══ Entries supplied ══
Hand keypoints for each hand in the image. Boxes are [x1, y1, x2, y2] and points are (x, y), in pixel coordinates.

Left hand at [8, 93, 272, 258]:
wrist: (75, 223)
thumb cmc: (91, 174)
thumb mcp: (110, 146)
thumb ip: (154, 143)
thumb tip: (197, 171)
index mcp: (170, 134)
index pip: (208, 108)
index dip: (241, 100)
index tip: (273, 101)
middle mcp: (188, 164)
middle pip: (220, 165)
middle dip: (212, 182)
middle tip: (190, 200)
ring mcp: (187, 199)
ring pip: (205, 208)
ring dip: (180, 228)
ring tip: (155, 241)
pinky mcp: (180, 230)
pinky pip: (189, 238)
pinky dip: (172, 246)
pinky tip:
═══
About this exercise: Go through the records and count the lines that include the string "pinky"; state that number alone.

Exercise output: 4